What to work on
Gather each line of the data that contains the string "from", counting only matches with the same capitalization.

====== Entries shown

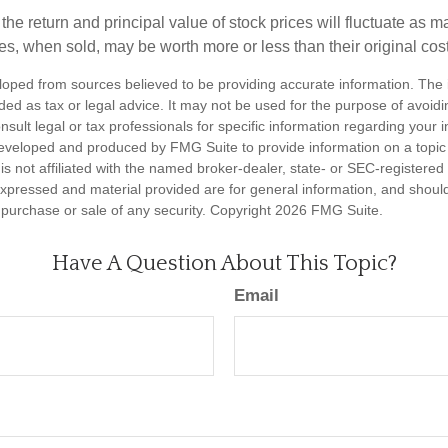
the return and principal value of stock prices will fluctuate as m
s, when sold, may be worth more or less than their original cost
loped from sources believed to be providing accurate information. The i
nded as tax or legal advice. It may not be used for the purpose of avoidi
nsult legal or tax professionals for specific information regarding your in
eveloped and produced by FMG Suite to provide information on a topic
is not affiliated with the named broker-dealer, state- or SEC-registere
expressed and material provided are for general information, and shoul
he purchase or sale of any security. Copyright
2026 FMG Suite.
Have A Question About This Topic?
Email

============
====== Entries shown

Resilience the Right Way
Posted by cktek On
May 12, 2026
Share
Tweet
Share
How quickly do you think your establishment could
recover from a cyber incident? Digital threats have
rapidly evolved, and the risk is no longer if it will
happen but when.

============

Response to the task
loped from sources believed to be providing accurate information. The i
recover from a cyber incident? Digital threats have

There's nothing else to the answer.